- [Fragmento de página]
Pero no todo son malas
noticias: que le pregunten a Angela Merkel si alguna vez ha escuchado algún
reproche de cualquiera de sus vasallos; alguien que le diga que están hartos de
pagar los fantasmas alemanes y sus correspondientes avisperos de prejuicios;
que se van a oponer a la renacida esencia
alemana, que ingenuamente Mitterrand -quien la creía inextirpable- pensaba
detener con la creación del euro cuando dos guerras mundiales no habían logrado
más que refrenarla temporalmente, y que hoy día consigue los efectos políticos
a los que propendía desde el terreno económico, y hasta le pagan por ello.
Ningún vasallo le dice eso a la aparente dueña de Europa, y menos su lacayo
español, que recibe órdenes sin pedirlas de una teórica igual, y que siempre promete ser el primero de la clase, aunque
luego incumpla los deberes que le dictan sus amos, como rebajar el déficit
público hasta el 6.3%. Tendrán que ser una vez más los hechos, con las voces
que les hacen de eco y que provienen desde el corazón de la propia Alemania,
los que acaben por disuadir a Merkel de que la tierra quemada que ha creado en
derredor suyo está ya dañando las exportaciones alemanas, es decir, llenando de
nubarrones su horizonte. ¿Pero quedará algo reconocible de lo que un día fue la
Europa del Sur cuando llegue ese momento?
Hay más sujetos
que tampoco naufragan en la situación actual. No sólo los beneficiarios de
tanta reforma laboral o no sólo los beneficiarios de la emancipación del dinero
de la política, que se permiten el lujo de crear crisis financieras,
económicas, sociales y políticas de un solo golpe y luego cobrar indemnizaciones
millonarias por un trabajo tan cualificado. Y, sobre todo, no le cabe queja
alguna al paraíso fiscal por
excelencia que tan amorosamente cultivamos en España: la Iglesia Católica. Con
su imposición de la religión como asignatura curricular y las exigencias
correspondientes de poner como alternativa una asignatura seria, a fin de que los alumnos elijan catequesis -de la que tan
necesitados están en lugar de matemáticas o comprensión lectora-, y de sepultar
por fin la educación para la ciudadanía, la Iglesia Católica, que mantiene los
demás privilegios de que ha gozado a lo largo del eterno Ancien Régime que es la política española en relación con ella,
demuestra que el PP no es en ciertos aspectos sino la putita política de la que
su chulo, insaciable y amoral, se sirve como de una marioneta cada vez que
toca.
Pasaré por alto
el contencioso creado entre Cataluña y el Estado, al que con su galanura de
“toro bravo”, según el propio Wert ha dicho ser cuando alguien le critica,
tanto ha contribuido a favorecer a base de cornadas al modelo de inmersión
lingüística catalán y demás exquisiteces
ideológicas. Me detengo en una última reflexión al hilo de cuanto ha sucedido.

- [Tarea 1] Cuenta cuántas líneas de las filas contienen la cadena "định", distinguiendo entre mayúsculas y minúsculas. Responde solo con el número.

- [Filas para procesar]
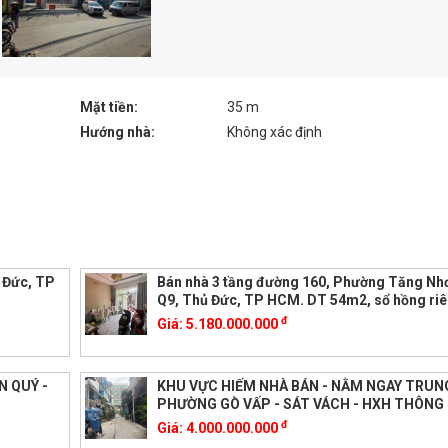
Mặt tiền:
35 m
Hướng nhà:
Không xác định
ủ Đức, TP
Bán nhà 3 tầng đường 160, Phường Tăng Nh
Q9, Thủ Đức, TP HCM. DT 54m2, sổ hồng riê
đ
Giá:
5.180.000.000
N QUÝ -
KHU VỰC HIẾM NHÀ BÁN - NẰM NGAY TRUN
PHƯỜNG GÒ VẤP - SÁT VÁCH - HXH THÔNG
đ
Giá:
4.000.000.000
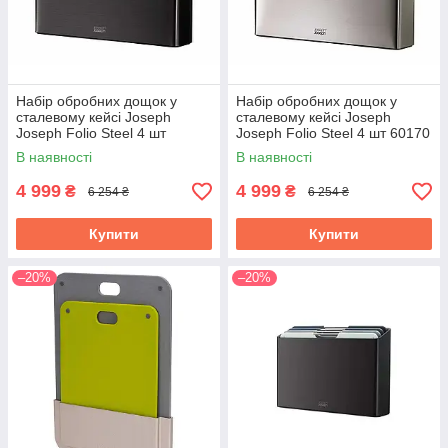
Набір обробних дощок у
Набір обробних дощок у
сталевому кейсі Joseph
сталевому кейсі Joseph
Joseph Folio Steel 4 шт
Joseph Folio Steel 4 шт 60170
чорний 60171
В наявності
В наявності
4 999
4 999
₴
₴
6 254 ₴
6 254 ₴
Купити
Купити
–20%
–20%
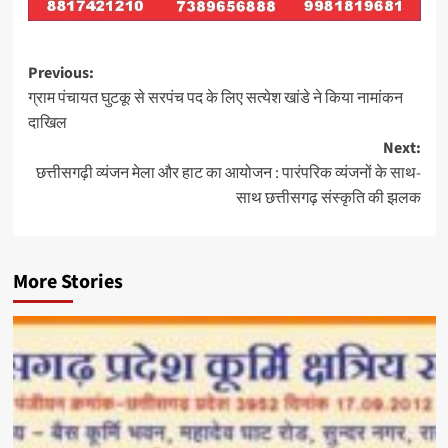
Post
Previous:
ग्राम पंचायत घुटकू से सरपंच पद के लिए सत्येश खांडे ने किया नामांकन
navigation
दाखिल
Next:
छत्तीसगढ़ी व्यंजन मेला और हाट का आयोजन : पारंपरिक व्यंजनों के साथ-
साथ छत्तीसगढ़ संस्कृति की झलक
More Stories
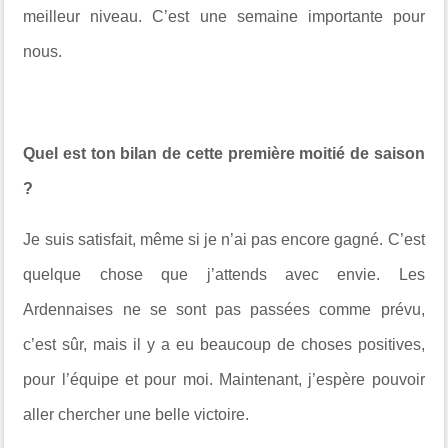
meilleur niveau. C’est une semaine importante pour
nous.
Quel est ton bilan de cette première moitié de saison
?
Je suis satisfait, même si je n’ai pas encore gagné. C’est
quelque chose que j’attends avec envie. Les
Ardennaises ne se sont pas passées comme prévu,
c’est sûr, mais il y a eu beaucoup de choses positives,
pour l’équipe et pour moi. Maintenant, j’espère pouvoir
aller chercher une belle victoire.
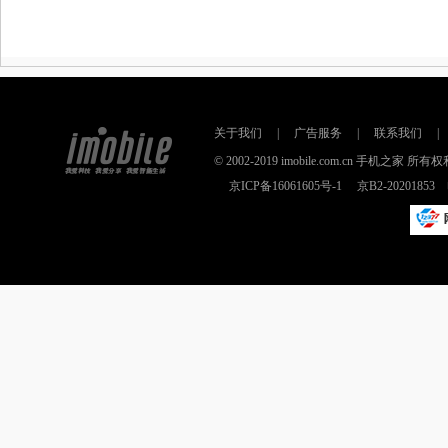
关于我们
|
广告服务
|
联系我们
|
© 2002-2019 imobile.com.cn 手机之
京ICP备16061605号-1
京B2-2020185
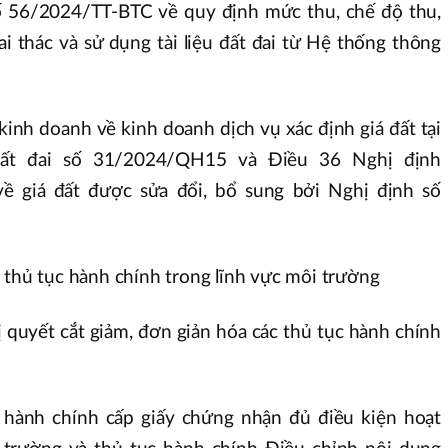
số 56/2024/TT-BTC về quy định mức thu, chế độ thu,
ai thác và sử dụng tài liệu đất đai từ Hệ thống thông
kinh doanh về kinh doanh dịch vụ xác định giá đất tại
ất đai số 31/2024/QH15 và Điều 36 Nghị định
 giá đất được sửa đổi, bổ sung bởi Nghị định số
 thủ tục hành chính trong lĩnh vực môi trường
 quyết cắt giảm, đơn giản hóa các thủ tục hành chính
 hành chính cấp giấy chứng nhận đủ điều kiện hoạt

* * *

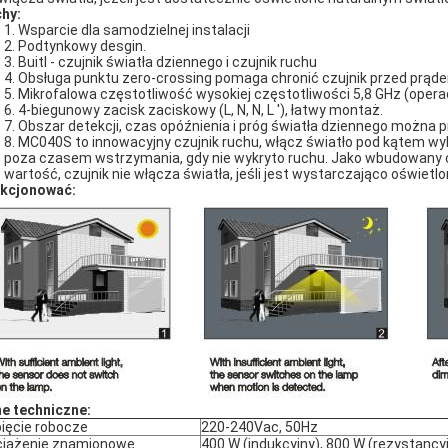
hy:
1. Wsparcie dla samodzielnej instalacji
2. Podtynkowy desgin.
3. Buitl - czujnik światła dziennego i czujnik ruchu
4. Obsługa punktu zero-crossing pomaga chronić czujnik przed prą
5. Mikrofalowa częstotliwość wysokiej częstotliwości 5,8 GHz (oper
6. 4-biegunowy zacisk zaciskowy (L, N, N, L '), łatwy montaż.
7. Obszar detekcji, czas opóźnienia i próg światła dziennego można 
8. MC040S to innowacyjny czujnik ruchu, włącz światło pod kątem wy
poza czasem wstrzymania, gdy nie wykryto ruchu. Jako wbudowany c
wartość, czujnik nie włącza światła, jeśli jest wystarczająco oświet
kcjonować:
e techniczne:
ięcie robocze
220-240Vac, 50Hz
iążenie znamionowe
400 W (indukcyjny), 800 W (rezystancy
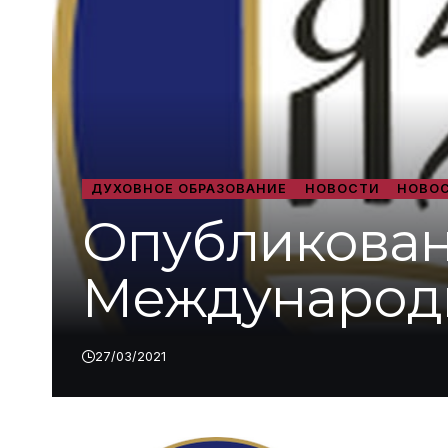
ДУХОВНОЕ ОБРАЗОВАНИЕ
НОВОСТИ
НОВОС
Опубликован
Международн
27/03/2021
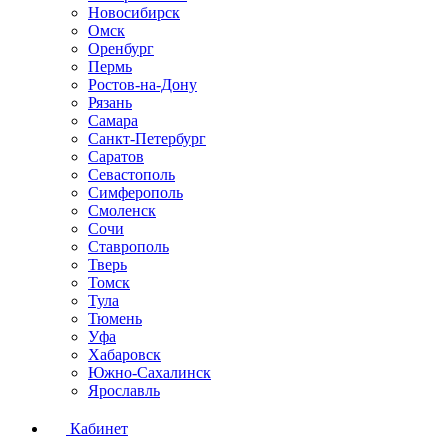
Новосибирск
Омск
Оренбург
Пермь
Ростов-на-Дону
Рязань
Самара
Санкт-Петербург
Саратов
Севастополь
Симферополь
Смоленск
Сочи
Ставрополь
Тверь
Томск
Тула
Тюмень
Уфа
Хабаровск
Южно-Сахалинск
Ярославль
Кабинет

- [Tarea 2] Indica si cada afirmación concuerda con el fragmento. Responde sí o no y cita las palabras del fragmento que lo deciden: (a) se menciona rebajar el déficit público hasta el 6.3%; (b) dos guerras mundiales lograron detener para siempre la esencia alemana; (c) el autor se detiene a analizar el contencioso entre Cataluña y el Estado.

- [Solución escrita 1] 5

- [Solución escrita 2]
(a) Sí: «como rebajar el déficit público hasta el 6.3%».
(b) No: «dos guerras mundiales no habían logrado más que refrenarla temporalmente».
(c) No: «Pasaré por alto el contencioso creado entre Cataluña y el Estado».